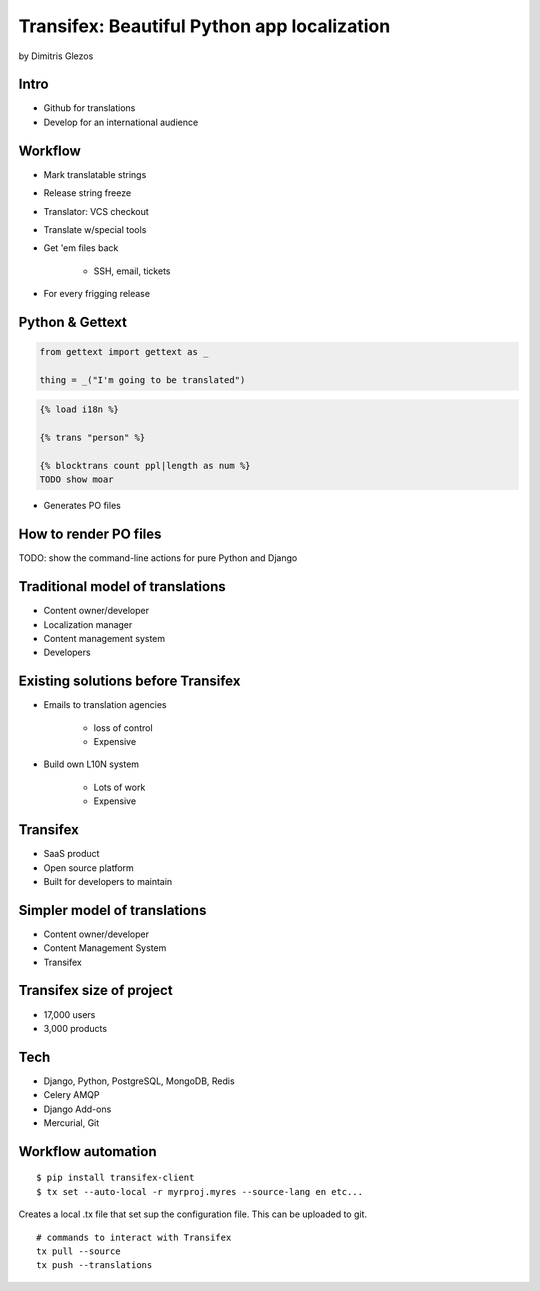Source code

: =============================================
Transifex: Beautiful Python app localization
=============================================

by Dimitris Glezos

Intro
======
 
* Github for translations
* Develop for an international audience

Workflow
=========

* Mark translatable strings
* Release string freeze
* Translator: VCS checkout
* Translate w/special tools
* Get 'em files back

    * SSH, email, tickets

* For every frigging release

Python & Gettext
====================

.. sourcecode:: python

    from gettext import gettext as _
    
    thing = _("I'm going to be translated")
    
.. sourcecode:: jinja

    {% load i18n %}
    
    {% trans "person" %}
    
    {% blocktrans count ppl|length as num %}
    TODO show moar
    
* Generates PO files

How to render PO files
=========================

TODO: show the command-line actions for pure Python and Django

Traditional model of translations
================================

* Content owner/developer
* Localization manager
* Content management system
* Developers

Existing solutions before Transifex
==================================================

* Emails to translation agencies

    * loss of control
    * Expensive

* Build own L10N system

    * Lots of work
    * Expensive

Transifex
===========

* SaaS product
* Open source platform
* Built for developers to maintain

Simpler model of translations
==============================

* Content owner/developer
* Content Management System
* Transifex

Transifex size of project
=========================

* 17,000 users
* 3,000 products

Tech
=======

* Django, Python, PostgreSQL, MongoDB, Redis
* Celery AMQP
* Django Add-ons
* Mercurial, Git

Workflow automation
=====================

.. parsed-literal::

    $ pip install transifex-client
    $ tx set --auto-local -r myrproj.myres --source-lang en etc...
    
Creates a local .tx file that set sup the configuration file. This can be uploaded to git.

.. parsed-literal::

    # commands to interact with Transifex 
    tx pull --source
    tx push --translations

.....

Instruction:
All of the data above needs to be retyped exactly, with the pictures removed.

Expected answer:
Source code

: =============================================
Transifex: Beautiful Python app localization
=============================================

by Dimitris Glezos

Intro
======
 
* Github for translations
* Develop for an international audience

Workflow
=========

* Mark translatable strings
* Release string freeze
* Translator: VCS checkout
* Translate w/special tools
* Get 'em files back

    * SSH, email, tickets

* For every frigging release

Python & Gettext
====================

.. sourcecode:: python

    from gettext import gettext as _
    
    thing = _("I'm going to be translated")
    
.. sourcecode:: jinja

    {% load i18n %}
    
    {% trans "person" %}
    
    {% blocktrans count ppl|length as num %}
    TODO show moar
    
* Generates PO files

How to render PO files
=========================

TODO: show the command-line actions for pure Python and Django

Traditional model of translations
================================

* Content owner/developer
* Localization manager
* Content management system
* Developers

Existing solutions before Transifex
==================================================

* Emails to translation agencies

    * loss of control
    * Expensive

* Build own L10N system

    * Lots of work
    * Expensive

Transifex
===========

* SaaS product
* Open source platform
* Built for developers to maintain

Simpler model of translations
==============================

* Content owner/developer
* Content Management System
* Transifex

Transifex size of project
=========================

* 17,000 users
* 3,000 products

Tech
=======

* Django, Python, PostgreSQL, MongoDB, Redis
* Celery AMQP
* Django Add-ons
* Mercurial, Git

Workflow automation
=====================

.. parsed-literal::

    $ pip install transifex-client
    $ tx set --auto-local -r myrproj.myres --source-lang en etc...
    
Creates a local .tx file that set sup the configuration file. This can be uploaded to git.

.. parsed-literal::

    # commands to interact with Transifex 
    tx pull --source
    tx push --translations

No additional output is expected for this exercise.